The entries that follow should be written out exactly.

------ Data provided ------

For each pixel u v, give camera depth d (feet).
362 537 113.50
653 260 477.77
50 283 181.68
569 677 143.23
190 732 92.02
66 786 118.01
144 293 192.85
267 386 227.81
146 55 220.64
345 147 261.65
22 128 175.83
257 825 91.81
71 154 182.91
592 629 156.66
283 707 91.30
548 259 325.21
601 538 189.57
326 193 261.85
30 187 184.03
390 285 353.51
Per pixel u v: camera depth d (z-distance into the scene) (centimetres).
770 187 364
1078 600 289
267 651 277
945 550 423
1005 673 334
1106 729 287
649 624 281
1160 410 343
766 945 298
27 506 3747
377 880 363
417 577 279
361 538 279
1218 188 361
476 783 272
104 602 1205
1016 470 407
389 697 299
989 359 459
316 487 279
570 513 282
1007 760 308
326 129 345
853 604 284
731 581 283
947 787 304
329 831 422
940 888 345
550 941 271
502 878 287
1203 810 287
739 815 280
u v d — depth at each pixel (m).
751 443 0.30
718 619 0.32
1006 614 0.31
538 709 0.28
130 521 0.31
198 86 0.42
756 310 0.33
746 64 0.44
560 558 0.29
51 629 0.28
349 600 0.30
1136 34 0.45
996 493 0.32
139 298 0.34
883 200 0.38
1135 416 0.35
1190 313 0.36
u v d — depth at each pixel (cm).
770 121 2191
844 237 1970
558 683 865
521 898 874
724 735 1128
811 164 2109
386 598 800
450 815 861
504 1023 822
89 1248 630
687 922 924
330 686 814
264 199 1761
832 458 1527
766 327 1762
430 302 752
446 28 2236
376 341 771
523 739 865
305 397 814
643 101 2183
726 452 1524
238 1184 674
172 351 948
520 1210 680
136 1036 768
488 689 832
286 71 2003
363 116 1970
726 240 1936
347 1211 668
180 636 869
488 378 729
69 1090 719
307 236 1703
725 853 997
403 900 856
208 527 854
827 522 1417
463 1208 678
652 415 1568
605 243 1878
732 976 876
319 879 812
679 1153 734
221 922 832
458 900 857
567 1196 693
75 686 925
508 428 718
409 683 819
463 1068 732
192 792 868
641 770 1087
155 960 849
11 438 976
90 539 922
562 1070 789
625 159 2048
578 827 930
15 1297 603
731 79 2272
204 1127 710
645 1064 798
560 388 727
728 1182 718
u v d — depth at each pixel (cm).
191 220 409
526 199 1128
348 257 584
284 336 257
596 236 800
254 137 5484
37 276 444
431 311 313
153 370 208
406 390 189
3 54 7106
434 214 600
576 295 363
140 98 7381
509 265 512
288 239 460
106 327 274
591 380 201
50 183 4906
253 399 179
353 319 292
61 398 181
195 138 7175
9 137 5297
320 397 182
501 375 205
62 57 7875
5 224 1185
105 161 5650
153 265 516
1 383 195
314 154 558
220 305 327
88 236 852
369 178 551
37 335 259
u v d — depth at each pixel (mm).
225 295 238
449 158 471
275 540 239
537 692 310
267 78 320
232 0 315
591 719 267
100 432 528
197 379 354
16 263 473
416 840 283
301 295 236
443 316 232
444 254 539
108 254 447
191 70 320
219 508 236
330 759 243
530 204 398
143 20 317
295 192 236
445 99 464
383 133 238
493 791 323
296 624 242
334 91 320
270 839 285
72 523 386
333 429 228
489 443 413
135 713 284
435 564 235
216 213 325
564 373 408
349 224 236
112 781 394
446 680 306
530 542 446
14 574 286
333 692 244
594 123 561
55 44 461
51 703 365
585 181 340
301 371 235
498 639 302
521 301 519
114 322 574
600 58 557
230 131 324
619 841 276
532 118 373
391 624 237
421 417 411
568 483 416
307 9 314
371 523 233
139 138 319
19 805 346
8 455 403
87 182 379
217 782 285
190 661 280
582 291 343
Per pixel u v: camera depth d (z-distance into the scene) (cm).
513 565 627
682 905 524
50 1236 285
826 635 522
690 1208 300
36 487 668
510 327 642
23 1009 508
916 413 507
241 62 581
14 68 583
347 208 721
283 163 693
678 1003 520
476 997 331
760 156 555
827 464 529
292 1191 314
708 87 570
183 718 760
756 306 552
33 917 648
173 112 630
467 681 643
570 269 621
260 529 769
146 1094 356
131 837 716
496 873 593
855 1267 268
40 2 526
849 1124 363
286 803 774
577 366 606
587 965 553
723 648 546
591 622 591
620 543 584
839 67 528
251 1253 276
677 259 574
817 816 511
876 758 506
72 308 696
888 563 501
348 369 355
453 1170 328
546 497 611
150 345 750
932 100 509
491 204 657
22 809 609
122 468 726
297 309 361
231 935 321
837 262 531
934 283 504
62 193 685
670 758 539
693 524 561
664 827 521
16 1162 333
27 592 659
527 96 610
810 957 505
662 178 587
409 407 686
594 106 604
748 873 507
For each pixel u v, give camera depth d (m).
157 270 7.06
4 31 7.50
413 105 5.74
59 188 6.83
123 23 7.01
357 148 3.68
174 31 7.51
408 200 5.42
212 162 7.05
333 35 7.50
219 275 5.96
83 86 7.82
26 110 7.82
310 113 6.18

------

Result of this task.
For each pixel u v, give camera depth d (feet).
362 537 113.50
653 260 477.77
50 283 181.68
569 677 143.23
190 732 92.02
66 786 118.01
144 293 192.85
267 386 227.81
146 55 220.64
345 147 261.65
22 128 175.83
257 825 91.81
71 154 182.91
592 629 156.66
283 707 91.30
548 259 325.21
601 538 189.57
326 193 261.85
30 187 184.03
390 285 353.51
Per pixel u v: camera depth d (z-distance into the scene) (centimetres).
770 187 364
1078 600 289
267 651 277
945 550 423
1005 673 334
1106 729 287
649 624 281
1160 410 343
766 945 298
27 506 3747
377 880 363
417 577 279
361 538 279
1218 188 361
476 783 272
104 602 1205
1016 470 407
389 697 299
989 359 459
316 487 279
570 513 282
1007 760 308
326 129 345
853 604 284
731 581 283
947 787 304
329 831 422
940 888 345
550 941 271
502 878 287
1203 810 287
739 815 280
u v d — depth at each pixel (m).
751 443 0.30
718 619 0.32
1006 614 0.31
538 709 0.28
130 521 0.31
198 86 0.42
756 310 0.33
746 64 0.44
560 558 0.29
51 629 0.28
349 600 0.30
1136 34 0.45
996 493 0.32
139 298 0.34
883 200 0.38
1135 416 0.35
1190 313 0.36
u v d — depth at each pixel (cm).
770 121 2191
844 237 1970
558 683 865
521 898 874
724 735 1128
811 164 2109
386 598 800
450 815 861
504 1023 822
89 1248 630
687 922 924
330 686 814
264 199 1761
832 458 1527
766 327 1762
430 302 752
446 28 2236
376 341 771
523 739 865
305 397 814
643 101 2183
726 452 1524
238 1184 674
172 351 948
520 1210 680
136 1036 768
488 689 832
286 71 2003
363 116 1970
726 240 1936
347 1211 668
180 636 869
488 378 729
69 1090 719
307 236 1703
725 853 997
403 900 856
208 527 854
827 522 1417
463 1208 678
652 415 1568
605 243 1878
732 976 876
319 879 812
679 1153 734
221 922 832
458 900 857
567 1196 693
75 686 925
508 428 718
409 683 819
463 1068 732
192 792 868
641 770 1087
155 960 849
11 438 976
90 539 922
562 1070 789
625 159 2048
578 827 930
15 1297 603
731 79 2272
204 1127 710
645 1064 798
560 388 727
728 1182 718
u v d — depth at each pixel (cm).
191 220 409
526 199 1128
348 257 584
284 336 257
596 236 800
254 137 5484
37 276 444
431 311 313
153 370 208
406 390 189
3 54 7106
434 214 600
576 295 363
140 98 7381
509 265 512
288 239 460
106 327 274
591 380 201
50 183 4906
253 399 179
353 319 292
61 398 181
195 138 7175
9 137 5297
320 397 182
501 375 205
62 57 7875
5 224 1185
105 161 5650
153 265 516
1 383 195
314 154 558
220 305 327
88 236 852
369 178 551
37 335 259
u v d — depth at each pixel (mm).
225 295 238
449 158 471
275 540 239
537 692 310
267 78 320
232 0 315
591 719 267
100 432 528
197 379 354
16 263 473
416 840 283
301 295 236
443 316 232
444 254 539
108 254 447
191 70 320
219 508 236
330 759 243
530 204 398
143 20 317
295 192 236
445 99 464
383 133 238
493 791 323
296 624 242
334 91 320
270 839 285
72 523 386
333 429 228
489 443 413
135 713 284
435 564 235
216 213 325
564 373 408
349 224 236
112 781 394
446 680 306
530 542 446
14 574 286
333 692 244
594 123 561
55 44 461
51 703 365
585 181 340
301 371 235
498 639 302
521 301 519
114 322 574
600 58 557
230 131 324
619 841 276
532 118 373
391 624 237
421 417 411
568 483 416
307 9 314
371 523 233
139 138 319
19 805 346
8 455 403
87 182 379
217 782 285
190 661 280
582 291 343
Per pixel u v: camera depth d (z-distance into the scene) (cm).
513 565 627
682 905 524
50 1236 285
826 635 522
690 1208 300
36 487 668
510 327 642
23 1009 508
916 413 507
241 62 581
14 68 583
347 208 721
283 163 693
678 1003 520
476 997 331
760 156 555
827 464 529
292 1191 314
708 87 570
183 718 760
756 306 552
33 917 648
173 112 630
467 681 643
570 269 621
260 529 769
146 1094 356
131 837 716
496 873 593
855 1267 268
40 2 526
849 1124 363
286 803 774
577 366 606
587 965 553
723 648 546
591 622 591
620 543 584
839 67 528
251 1253 276
677 259 574
817 816 511
876 758 506
72 308 696
888 563 501
348 369 355
453 1170 328
546 497 611
150 345 750
932 100 509
491 204 657
22 809 609
122 468 726
297 309 361
231 935 321
837 262 531
934 283 504
62 193 685
670 758 539
693 524 561
664 827 521
16 1162 333
27 592 659
527 96 610
810 957 505
662 178 587
409 407 686
594 106 604
748 873 507
For each pixel u v, give camera depth d (m).
157 270 7.06
4 31 7.50
413 105 5.74
59 188 6.83
123 23 7.01
357 148 3.68
174 31 7.51
408 200 5.42
212 162 7.05
333 35 7.50
219 275 5.96
83 86 7.82
26 110 7.82
310 113 6.18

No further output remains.